A uniform pitch propeller has a varying blade angle, smallest at the tip and increasing toward the hub. With a uniform pitch propeller, every part of the blade travels through the same forward distance in one revolution, hence it is necessary to increase the angle toward the hub as the innermost portions travel a smaller distance around the circle of rotation. Theoretically, the angle at the exact center would be 90 degrees. The blade angles at the different points in the length of a uniform pitch propeller are obtained as follows: Draw a right angle triangle in which the altitude is made equal to the pitch, and the base is equal to 3.1416 times the propeller diameter. The angle made by the hypotenuse with the base is the blade angle at the tip. Divide the base into any number of equal spaces and connect the division points with the upper angle. The angles made by these lines with the base are the angles of the different blade sections.

Blade Form. The blade may be either straight-sided or curved. In the latter case the most deeply curved edge is generally the entering edge, and the maximum width is about one-third from the tip. Much care is exercised in arranging the outline so that the center of pressure will not be located in an eccentric position and thus harmfully distort the blade when loaded. If this is not attended to, the pitch will vary according to the load. In one make of propeller the blade is purposely made flexible so that the pitch will accommodate itself correctly to different flight speeds and conditions. This, however, is carefully laid out so that the flexure is proportional throughout the blade to the changes in the load.

The Lang Propeller, Having Straight Edges, Slightly Tapering Toward the Tips. The Tips Are Sheathed With Thin Copper for Protection Against Spray. This Outline Is Often Known as the "Normale." Type From the French Propeller First Using This Outline.

A "Paragon" Propeller With a Curved Leading Edge. The Maximum Width Is About One-Third the Blade Length from the Tip and §o. Toward the Tip So That It Is Very Narrow at the Outer End. The Steel Propeller Flange Is Shown in Place on the Hub.

Propeller Diameter. The largest propellers are the most efficient. The propeller should be as large as can be safely swung on the aeroplane. Large, slow revolution propellers are far superior to the small high speed type. It is more economical to accelerate a large mass of air slowly with a large diameter than to speed up a small mass to a high velocity. The diameter used on any aeroplane depends upon the power plant, propeller clearance, height of chassis and many other considerations. Approximately the diameter varies from about 1/3 the span on small speed scouts, to 1/5 or 1/6 of the span on the larger machines.

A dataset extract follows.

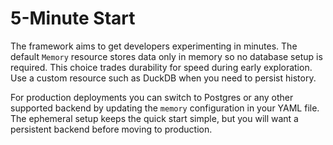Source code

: # 5-Minute Start

The framework aims to get developers experimenting in minutes. The default `Memory` resource stores data only in memory so no database setup is required. This choice trades durability for speed during early exploration. Use a custom resource such as DuckDB when you need to persist history.

For production deployments you can switch to Postgres or any other supported backend by updating the `memory` configuration in your YAML file. The ephemeral setup keeps the quick start simple, but you will want a persistent backend before moving to production.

Air Flow. The greater part of the air is taken in through the tips, and is then expelled to the rear. This condition prevails until the blade angle is above 45 degrees, and from this point the flow is outward. Owing to the great angles at the hub, there is little thrust given by the inner third of the blade, the air in this region being simply churned up in a directionless mass of eddies. At the tips the angle is small and the velocity high, which results in about 80 per cent of the useful work being performed by the outer third of the blade. In some aeroplanes a spinner cap is placed around the hub to reduce the churning loss and to streamline the hub. The blade section is very thick at the hub for structural reasons.

The "Disc area" of a propeller is the area of the circle swept out by the blades. It is the pressure over this area that gives the thrust, and in some methods of calculation the thrust is based on the mean pressure per square foot of disc area. The pressure is not uniformly distributed over the disc, being many times greater at the outer circumference than at the hub. The average pressure per square foot depends upon the blade section and angle. Because of the great intensity of pressure at the circumference, the effective stream is in the form of a hollow tube.

Number of Blades. For training, and ordinary work, two-bladed propellers are preferable, but for large motors where the swing is limited, three or four blades are often used. A multiple-bladed propeller absorbs more horsepower with a given diameter than the two-blade type. In general, a four-bladed propeller revolving slowly may be considered more efficient than the two-blade revolving rapidly. Where the swing and clearance are small, a small four-blade may give better results than a larger and faster two-blade. A three-blade often shows marked superiority over a two-blade even when of smaller diameter, and the hub of the three-blade is much stronger than the four-blade, although neither the three or four is as strong as the two-blade type.